In Syria’s parched farmlands, echoes of Egyptian woes

The Syrian government says there is no chance of unrest spreading to the country, but on the ground citizens are suffering all the same problems that pushed Egyptians to breaking point.
March 10, 2011 3:05 by Reuters
PROTEST CALLS IGNORED
Despite the hardships, little is happening on the surface in Syria to indicate that the ruling hierarchy is about to lose its grip. Internet calls for protests went nowhere and a campaign of arrests against independent figures only intensified.
Assad, who came to power aged 34, said in an interview with the Wall Street Journal that reform would have to wait for what he termed as the next generation.
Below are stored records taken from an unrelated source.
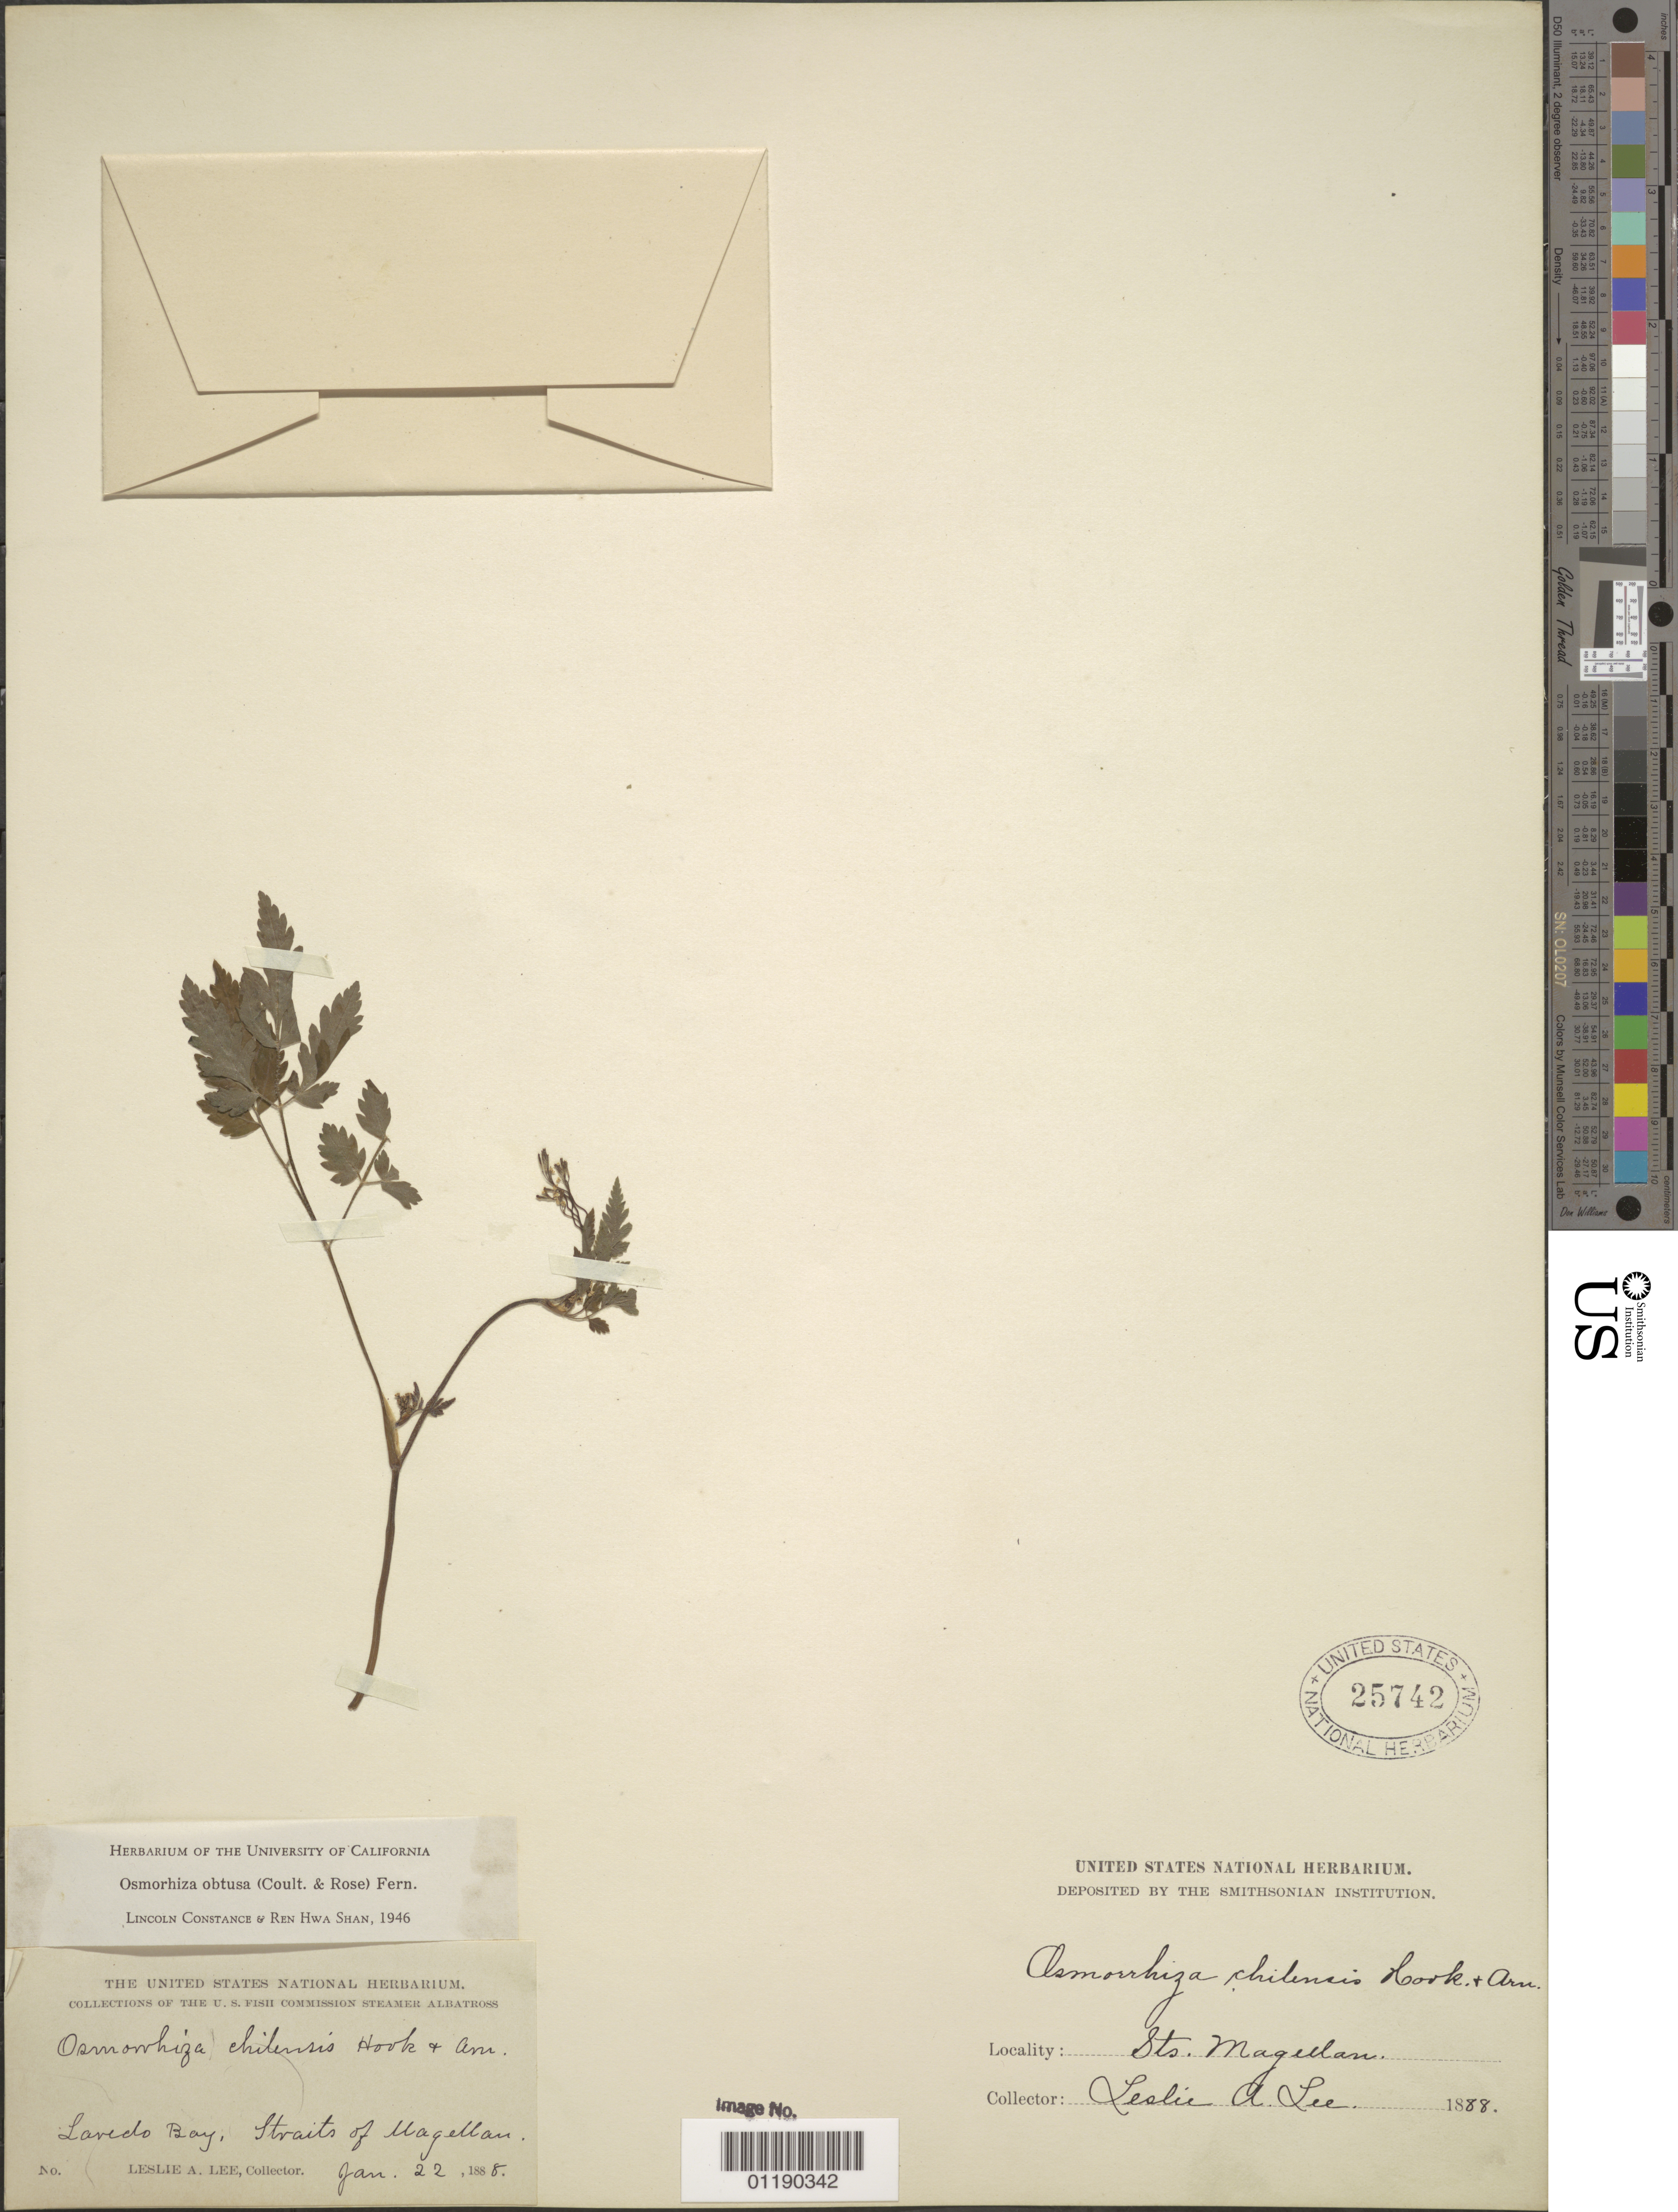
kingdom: Plantae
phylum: Tracheophyta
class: Magnoliopsida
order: Apiales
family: Apiaceae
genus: Osmorhiza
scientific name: Osmorhiza obtusa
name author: (J.M. Coult. & Rose) Fernald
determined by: Constance, L.; Shan, R. H.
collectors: L. Lee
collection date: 1888-01-22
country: Chile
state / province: Magallanes y de la Antártica Chilena (XII)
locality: Laredo Bay, Straits of Magellan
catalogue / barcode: US 25742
But senior officials called in leading opposition figures separately last month to hear their views.
“I told them to look at what happened in Tunisia and Egypt. You have to start by releasing the political prisoners, allowing free press and free expression, lifting emergency laws, preparing for free elections,” one opposition figure said.
“They kept saying that Syria must maintain stability and national cohesion,” he told Reuters.
Economic difficulties could pose the biggest challenge to that stability.
In Hauran’s old Roman city of Bosra, a United Nations World Heritage site, poor tourism facilities have hit revenues. A deterioration in ties with neighbouring Lebanon has resulted in fewer Syrian workers going there, and ripples from the global financial crisis have also been felt.
“I was counting on my children working in the Gulf after they finish their education. Now I am not so sure,” said Thaher Mansour, who saved money working in Dubai.
Asked if the Arab revolution could spread to his country, Mansour said Syria was more religiously and ethnically mixed than Egypt or Tunisia, making unified opposition less likely. But a similar scenario was still possible.
“You cannot keep pressuring people like this. You simply cannot. All what it needs is a spark,” he said.